- _ABOUT THIS TASK_
Provide the data again in its entirety, exactly as given.

- _SOURCE MATERIAL_
┏━━
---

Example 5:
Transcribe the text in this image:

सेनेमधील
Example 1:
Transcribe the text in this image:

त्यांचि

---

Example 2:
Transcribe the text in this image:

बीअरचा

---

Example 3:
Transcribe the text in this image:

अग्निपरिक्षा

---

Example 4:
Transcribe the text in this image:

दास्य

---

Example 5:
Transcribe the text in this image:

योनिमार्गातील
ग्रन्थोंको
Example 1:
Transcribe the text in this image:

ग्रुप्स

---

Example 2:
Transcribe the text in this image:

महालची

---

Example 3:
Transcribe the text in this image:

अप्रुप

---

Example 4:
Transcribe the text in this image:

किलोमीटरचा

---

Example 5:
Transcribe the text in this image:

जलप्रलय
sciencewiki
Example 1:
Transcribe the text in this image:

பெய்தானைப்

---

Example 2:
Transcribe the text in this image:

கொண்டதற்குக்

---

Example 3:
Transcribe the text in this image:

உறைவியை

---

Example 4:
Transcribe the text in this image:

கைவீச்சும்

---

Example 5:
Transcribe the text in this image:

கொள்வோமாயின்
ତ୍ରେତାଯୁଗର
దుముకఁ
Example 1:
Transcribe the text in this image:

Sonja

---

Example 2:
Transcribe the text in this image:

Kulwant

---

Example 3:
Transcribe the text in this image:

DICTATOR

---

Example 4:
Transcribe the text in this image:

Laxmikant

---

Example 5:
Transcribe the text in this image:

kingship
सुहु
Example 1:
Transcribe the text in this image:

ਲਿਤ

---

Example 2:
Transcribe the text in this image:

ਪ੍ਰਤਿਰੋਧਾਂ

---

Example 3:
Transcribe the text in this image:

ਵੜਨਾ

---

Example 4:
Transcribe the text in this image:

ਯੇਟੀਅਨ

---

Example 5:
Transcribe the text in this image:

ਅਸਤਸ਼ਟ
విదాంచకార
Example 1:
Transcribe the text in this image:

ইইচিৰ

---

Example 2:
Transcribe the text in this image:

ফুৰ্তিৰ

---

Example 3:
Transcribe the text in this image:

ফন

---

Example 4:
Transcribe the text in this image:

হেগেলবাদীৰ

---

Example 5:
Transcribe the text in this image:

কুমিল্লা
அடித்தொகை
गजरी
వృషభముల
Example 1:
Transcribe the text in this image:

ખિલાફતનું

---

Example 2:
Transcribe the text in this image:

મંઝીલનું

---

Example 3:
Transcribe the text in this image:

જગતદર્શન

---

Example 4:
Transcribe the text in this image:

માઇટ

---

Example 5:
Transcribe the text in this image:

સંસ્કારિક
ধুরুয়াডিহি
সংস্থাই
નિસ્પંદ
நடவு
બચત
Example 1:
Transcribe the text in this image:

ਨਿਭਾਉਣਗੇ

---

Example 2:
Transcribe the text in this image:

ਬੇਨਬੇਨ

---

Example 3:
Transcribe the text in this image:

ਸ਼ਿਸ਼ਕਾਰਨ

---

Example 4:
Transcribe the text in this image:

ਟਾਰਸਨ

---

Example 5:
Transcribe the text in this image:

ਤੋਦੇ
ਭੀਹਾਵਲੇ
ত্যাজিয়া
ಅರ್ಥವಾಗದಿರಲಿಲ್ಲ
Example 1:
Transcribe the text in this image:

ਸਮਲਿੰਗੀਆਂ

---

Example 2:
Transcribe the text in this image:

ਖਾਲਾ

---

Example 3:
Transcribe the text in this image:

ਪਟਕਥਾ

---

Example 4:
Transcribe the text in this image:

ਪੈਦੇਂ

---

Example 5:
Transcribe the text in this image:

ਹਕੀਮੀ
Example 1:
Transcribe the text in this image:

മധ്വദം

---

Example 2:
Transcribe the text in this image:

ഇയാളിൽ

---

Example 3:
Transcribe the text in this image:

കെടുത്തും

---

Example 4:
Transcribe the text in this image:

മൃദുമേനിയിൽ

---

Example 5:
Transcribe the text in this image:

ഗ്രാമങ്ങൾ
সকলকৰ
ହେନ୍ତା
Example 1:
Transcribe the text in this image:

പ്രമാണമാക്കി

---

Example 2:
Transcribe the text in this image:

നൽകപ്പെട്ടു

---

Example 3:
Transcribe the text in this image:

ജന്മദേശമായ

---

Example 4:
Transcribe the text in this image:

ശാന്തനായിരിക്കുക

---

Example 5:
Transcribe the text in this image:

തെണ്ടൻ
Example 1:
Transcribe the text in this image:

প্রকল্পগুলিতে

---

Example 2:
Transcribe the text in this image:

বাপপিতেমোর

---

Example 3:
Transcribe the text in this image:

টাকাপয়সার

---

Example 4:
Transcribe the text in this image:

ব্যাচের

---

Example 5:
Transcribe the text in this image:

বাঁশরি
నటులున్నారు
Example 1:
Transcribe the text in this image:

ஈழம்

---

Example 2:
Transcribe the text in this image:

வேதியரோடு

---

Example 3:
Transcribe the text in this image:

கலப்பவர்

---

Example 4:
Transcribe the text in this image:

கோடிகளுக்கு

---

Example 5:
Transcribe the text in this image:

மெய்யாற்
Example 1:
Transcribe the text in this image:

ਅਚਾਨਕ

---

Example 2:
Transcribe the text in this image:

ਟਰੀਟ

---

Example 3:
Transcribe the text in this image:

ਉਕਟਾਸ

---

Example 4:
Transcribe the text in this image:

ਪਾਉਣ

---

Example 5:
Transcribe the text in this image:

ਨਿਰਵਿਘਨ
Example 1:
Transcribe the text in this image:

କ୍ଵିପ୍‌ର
┗━━
- _SOLUTION TO THIS TASK_
---

Example 5:
Transcribe the text in this image:

सेनेमधील
Example 1:
Transcribe the text in this image:

त्यांचि

---

Example 2:
Transcribe the text in this image:

बीअरचा

---

Example 3:
Transcribe the text in this image:

अग्निपरिक्षा

---

Example 4:
Transcribe the text in this image:

दास्य

---

Example 5:
Transcribe the text in this image:

योनिमार्गातील
ग्रन्थोंको
Example 1:
Transcribe the text in this image:

ग्रुप्स

---

Example 2:
Transcribe the text in this image:

महालची

---

Example 3:
Transcribe the text in this image:

अप्रुप

---

Example 4:
Transcribe the text in this image:

किलोमीटरचा

---

Example 5:
Transcribe the text in this image:

जलप्रलय
sciencewiki
Example 1:
Transcribe the text in this image:

பெய்தானைப்

---

Example 2:
Transcribe the text in this image:

கொண்டதற்குக்

---

Example 3:
Transcribe the text in this image:

உறைவியை

---

Example 4:
Transcribe the text in this image:

கைவீச்சும்

---

Example 5:
Transcribe the text in this image:

கொள்வோமாயின்
ତ୍ରେତାଯୁଗର
దుముకఁ
Example 1:
Transcribe the text in this image:

Sonja

---

Example 2:
Transcribe the text in this image:

Kulwant

---

Example 3:
Transcribe the text in this image:

DICTATOR

---

Example 4:
Transcribe the text in this image:

Laxmikant

---

Example 5:
Transcribe the text in this image:

kingship
सुहु
Example 1:
Transcribe the text in this image:

ਲਿਤ

---

Example 2:
Transcribe the text in this image:

ਪ੍ਰਤਿਰੋਧਾਂ

---

Example 3:
Transcribe the text in this image:

ਵੜਨਾ

---

Example 4:
Transcribe the text in this image:

ਯੇਟੀਅਨ

---

Example 5:
Transcribe the text in this image:

ਅਸਤਸ਼ਟ
విదాంచకార
Example 1:
Transcribe the text in this image:

ইইচিৰ

---

Example 2:
Transcribe the text in this image:

ফুৰ্তিৰ

---

Example 3:
Transcribe the text in this image:

ফন

---

Example 4:
Transcribe the text in this image:

হেগেলবাদীৰ

---

Example 5:
Transcribe the text in this image:

কুমিল্লা
அடித்தொகை
गजरी
వృషభముల
Example 1:
Transcribe the text in this image:

ખિલાફતનું

---

Example 2:
Transcribe the text in this image:

મંઝીલનું

---

Example 3:
Transcribe the text in this image:

જગતદર્શન

---

Example 4:
Transcribe the text in this image:

માઇટ

---

Example 5:
Transcribe the text in this image:

સંસ્કારિક
ধুরুয়াডিহি
সংস্থাই
નિસ્પંદ
நடவு
બચત
Example 1:
Transcribe the text in this image:

ਨਿਭਾਉਣਗੇ

---

Example 2:
Transcribe the text in this image:

ਬੇਨਬੇਨ

---

Example 3:
Transcribe the text in this image:

ਸ਼ਿਸ਼ਕਾਰਨ

---

Example 4:
Transcribe the text in this image:

ਟਾਰਸਨ

---

Example 5:
Transcribe the text in this image:

ਤੋਦੇ
ਭੀਹਾਵਲੇ
ত্যাজিয়া
ಅರ್ಥವಾಗದಿರಲಿಲ್ಲ
Example 1:
Transcribe the text in this image:

ਸਮਲਿੰਗੀਆਂ

---

Example 2:
Transcribe the text in this image:

ਖਾਲਾ

---

Example 3:
Transcribe the text in this image:

ਪਟਕਥਾ

---

Example 4:
Transcribe the text in this image:

ਪੈਦੇਂ

---

Example 5:
Transcribe the text in this image:

ਹਕੀਮੀ
Example 1:
Transcribe the text in this image:

മധ്വദം

---

Example 2:
Transcribe the text in this image:

ഇയാളിൽ

---

Example 3:
Transcribe the text in this image:

കെടുത്തും

---

Example 4:
Transcribe the text in this image:

മൃദുമേനിയിൽ

---

Example 5:
Transcribe the text in this image:

ഗ്രാമങ്ങൾ
সকলকৰ
ହେନ୍ତା
Example 1:
Transcribe the text in this image:

പ്രമാണമാക്കി

---

Example 2:
Transcribe the text in this image:

നൽകപ്പെട്ടു

---

Example 3:
Transcribe the text in this image:

ജന്മദേശമായ

---

Example 4:
Transcribe the text in this image:

ശാന്തനായിരിക്കുക

---

Example 5:
Transcribe the text in this image:

തെണ്ടൻ
Example 1:
Transcribe the text in this image:

প্রকল্পগুলিতে

---

Example 2:
Transcribe the text in this image:

বাপপিতেমোর

---

Example 3:
Transcribe the text in this image:

টাকাপয়সার

---

Example 4:
Transcribe the text in this image:

ব্যাচের

---

Example 5:
Transcribe the text in this image:

বাঁশরি
నటులున్నారు
Example 1:
Transcribe the text in this image:

ஈழம்

---

Example 2:
Transcribe the text in this image:

வேதியரோடு

---

Example 3:
Transcribe the text in this image:

கலப்பவர்

---

Example 4:
Transcribe the text in this image:

கோடிகளுக்கு

---

Example 5:
Transcribe the text in this image:

மெய்யாற்
Example 1:
Transcribe the text in this image:

ਅਚਾਨਕ

---

Example 2:
Transcribe the text in this image:

ਟਰੀਟ

---

Example 3:
Transcribe the text in this image:

ਉਕਟਾਸ

---

Example 4:
Transcribe the text in this image:

ਪਾਉਣ

---

Example 5:
Transcribe the text in this image:

ਨਿਰਵਿਘਨ
Example 1:
Transcribe the text in this image:

କ୍ଵିପ୍‌ର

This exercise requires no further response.